Text section:
■ ■ ■ ■ ■
Sai Kiran et al.[24] evaluated the safety and accuracy of anatomic and lateral fluoroscopic-guided placement of C2 pars screws. They determined that screw placement was safe with a 16 mm screw length with a medial and cranial angulation of 23° and 30°, respectively. Although the screw length and the medial angle were similar to those determined by Sai Kiran et al.,[24] the cranial angle was found to be higher in the present study. This difference may result from using a different reference plane.
The bilateral crossing C2L screw, described by Wright, avoids the risk of VA injury since the screws are not positioned near the transverse foramen.[9] The placement of this screw is safe, easy to perform, and does not require fluoroscopy or spinal navigation. However, C2L screws have an increased risk of spinal canal injury from a ventral cortical breach.[15]
Dean et al.[28] conducted a study to evaluate critical dimensions of the C2 vertebrae for laminar screw placement through CT scan measurements and concluded that the C2L screw length was 29 mm and the lateral angle was 42°. In the present study, the screw length was the same as that determined by Dean et al.[28] but with a 50° lateral angle.
■ ■ ■ ■ ■
Information shown:

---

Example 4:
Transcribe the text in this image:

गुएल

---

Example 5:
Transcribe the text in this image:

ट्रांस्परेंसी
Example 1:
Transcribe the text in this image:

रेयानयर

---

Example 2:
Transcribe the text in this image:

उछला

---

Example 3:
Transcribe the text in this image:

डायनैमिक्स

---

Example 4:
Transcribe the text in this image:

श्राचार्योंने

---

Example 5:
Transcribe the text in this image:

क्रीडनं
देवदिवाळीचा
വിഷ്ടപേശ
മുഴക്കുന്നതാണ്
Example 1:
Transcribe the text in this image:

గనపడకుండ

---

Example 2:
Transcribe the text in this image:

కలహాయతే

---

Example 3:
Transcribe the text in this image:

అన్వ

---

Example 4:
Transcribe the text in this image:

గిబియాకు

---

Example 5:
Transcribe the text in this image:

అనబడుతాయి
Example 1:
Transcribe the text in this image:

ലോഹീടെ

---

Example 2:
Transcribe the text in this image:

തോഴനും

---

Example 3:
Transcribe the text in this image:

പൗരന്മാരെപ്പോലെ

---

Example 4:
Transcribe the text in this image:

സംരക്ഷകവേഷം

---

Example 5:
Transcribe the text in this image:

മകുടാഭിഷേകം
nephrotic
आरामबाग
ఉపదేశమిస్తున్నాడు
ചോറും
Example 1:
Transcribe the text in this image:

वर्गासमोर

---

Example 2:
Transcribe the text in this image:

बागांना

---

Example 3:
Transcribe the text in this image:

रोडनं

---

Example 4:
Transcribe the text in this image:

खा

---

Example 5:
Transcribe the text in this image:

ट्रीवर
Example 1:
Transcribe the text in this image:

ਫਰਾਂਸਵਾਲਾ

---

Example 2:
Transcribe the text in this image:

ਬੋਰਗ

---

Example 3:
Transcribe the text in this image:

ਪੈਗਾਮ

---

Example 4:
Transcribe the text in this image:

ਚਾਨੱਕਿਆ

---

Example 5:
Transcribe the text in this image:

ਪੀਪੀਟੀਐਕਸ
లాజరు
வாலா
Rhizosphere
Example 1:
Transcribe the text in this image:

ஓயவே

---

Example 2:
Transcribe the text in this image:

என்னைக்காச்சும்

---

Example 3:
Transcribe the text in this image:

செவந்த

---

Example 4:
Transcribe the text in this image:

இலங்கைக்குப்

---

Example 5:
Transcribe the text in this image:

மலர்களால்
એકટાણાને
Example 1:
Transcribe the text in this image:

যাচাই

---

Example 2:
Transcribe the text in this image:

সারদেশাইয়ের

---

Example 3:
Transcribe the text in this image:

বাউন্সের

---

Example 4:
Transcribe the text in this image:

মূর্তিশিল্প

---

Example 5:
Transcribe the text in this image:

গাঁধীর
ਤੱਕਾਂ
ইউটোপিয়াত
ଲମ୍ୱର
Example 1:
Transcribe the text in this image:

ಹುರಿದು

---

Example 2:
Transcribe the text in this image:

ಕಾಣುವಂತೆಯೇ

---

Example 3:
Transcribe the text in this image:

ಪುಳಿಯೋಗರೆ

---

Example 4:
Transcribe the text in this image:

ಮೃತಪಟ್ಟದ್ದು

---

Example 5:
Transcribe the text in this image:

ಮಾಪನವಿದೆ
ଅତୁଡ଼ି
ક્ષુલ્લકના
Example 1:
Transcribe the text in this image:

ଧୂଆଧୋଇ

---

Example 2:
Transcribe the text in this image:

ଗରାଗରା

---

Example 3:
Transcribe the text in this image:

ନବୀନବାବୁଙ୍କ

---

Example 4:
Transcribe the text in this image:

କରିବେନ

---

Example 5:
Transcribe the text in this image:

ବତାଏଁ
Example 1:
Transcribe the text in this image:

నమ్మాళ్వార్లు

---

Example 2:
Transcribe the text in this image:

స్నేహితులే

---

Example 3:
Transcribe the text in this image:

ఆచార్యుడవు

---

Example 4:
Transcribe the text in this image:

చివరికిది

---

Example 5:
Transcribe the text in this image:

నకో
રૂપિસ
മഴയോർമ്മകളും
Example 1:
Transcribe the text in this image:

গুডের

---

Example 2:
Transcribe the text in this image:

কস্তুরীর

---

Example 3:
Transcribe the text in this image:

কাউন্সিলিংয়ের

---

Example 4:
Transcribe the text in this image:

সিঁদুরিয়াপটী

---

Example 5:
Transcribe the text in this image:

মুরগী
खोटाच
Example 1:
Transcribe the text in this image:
■ ■ ■ ■ ■
What to work on:
Check whether each statement agrees with the text on C2 screw placement. For each one, answer yes or no and quote the words from the text that decide it.
1. Sai Kiran et al. found screw placement safe with a 16 mm screw length.
2. Placing the bilateral crossing C2L screw requires fluoroscopy.
3. The present study found a lateral angle of 42° for the C2L screw.

Task result:
1. Yes: "screw placement was safe with a 16 mm screw length"
2. No: "does not require fluoroscopy or spinal navigation"
3. No: "but with a 50° lateral angle"